Instead of "region detection + object classification", its "(1)region proposal + (2)classification and localization in two stage detectors.
(1-region proposal) is done by what is called a Region Proposal Network (RPN, for short). RPN is used to decide “where” to look in order to reduce the computational requirements of the overall inference process. The RPN quickly and efficiently scans every location in order to assess whether further processing needs to be carried out in a given region. It does that by outputting k bounding box proposals each with 2 scores representing probability of object or not at each location. In other words, it is used to find up to a predefined number(~2000) of regions (bounding boxes), which may contain objects.

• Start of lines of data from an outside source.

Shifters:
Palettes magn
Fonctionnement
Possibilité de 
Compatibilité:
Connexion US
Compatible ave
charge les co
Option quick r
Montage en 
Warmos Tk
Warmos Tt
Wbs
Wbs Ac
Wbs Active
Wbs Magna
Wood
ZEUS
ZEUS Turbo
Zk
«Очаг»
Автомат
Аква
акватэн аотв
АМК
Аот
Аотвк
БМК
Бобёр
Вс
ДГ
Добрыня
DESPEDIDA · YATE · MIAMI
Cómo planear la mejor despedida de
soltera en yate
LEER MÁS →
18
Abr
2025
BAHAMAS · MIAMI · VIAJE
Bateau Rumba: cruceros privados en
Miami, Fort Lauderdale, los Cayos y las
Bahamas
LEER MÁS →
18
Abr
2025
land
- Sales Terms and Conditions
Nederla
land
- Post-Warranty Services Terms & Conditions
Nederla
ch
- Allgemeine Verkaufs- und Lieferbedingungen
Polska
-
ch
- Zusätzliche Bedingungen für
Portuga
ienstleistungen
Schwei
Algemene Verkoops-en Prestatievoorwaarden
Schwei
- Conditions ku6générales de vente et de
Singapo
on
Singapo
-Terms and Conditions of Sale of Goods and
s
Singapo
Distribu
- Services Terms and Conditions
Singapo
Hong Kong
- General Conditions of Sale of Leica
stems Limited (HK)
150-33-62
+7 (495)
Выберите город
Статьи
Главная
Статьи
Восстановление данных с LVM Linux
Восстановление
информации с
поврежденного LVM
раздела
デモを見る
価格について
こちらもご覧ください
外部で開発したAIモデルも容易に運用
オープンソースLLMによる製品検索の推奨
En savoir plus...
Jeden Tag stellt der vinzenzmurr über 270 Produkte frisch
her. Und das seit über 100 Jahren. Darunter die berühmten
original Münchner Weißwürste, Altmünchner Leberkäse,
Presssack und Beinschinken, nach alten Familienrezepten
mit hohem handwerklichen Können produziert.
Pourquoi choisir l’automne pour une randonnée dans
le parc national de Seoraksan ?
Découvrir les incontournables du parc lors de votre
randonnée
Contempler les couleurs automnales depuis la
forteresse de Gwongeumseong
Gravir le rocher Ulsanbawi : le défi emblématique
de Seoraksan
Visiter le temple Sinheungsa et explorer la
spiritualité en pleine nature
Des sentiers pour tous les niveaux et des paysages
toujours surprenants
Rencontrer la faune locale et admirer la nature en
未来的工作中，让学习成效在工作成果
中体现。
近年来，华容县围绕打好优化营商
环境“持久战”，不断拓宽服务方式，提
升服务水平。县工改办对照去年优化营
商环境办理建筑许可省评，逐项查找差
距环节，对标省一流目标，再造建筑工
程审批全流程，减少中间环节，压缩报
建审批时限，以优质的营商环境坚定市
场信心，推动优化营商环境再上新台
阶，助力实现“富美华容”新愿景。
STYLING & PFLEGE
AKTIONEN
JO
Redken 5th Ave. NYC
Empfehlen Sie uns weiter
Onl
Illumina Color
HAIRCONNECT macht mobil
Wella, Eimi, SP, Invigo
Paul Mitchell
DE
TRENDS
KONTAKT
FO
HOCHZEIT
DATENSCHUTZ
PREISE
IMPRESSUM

An important problem within object detection is generating a variable-length list of bounding boxes. The variable-length problem is solved in the RPN by using anchors: fixed sized reference bounding boxes which are placed uniformly throughout the original image. Instead of having to detect where objects are, we model the problem into two parts. For every anchor, we ask:
- Does this anchor contain a relevant object?
- How would we adjust this anchor to better fit the relevant object?
After having a list of possible relevant objects and their locations in the original image, it becomes a more straightforward problem to solve. Using the features extracted by the CNN and the bounding boxes with relevant objects, we apply Region of Interest (RoI) Pooling and extract those features which would correspond to the relevant objects into a new tensor.
Next in second stage, R-CNN module uses above information to:
- Classify the content in the bounding box (or discard it, using
“background” as a label).
- Adjust the bounding box coordinates (so it better fits the object).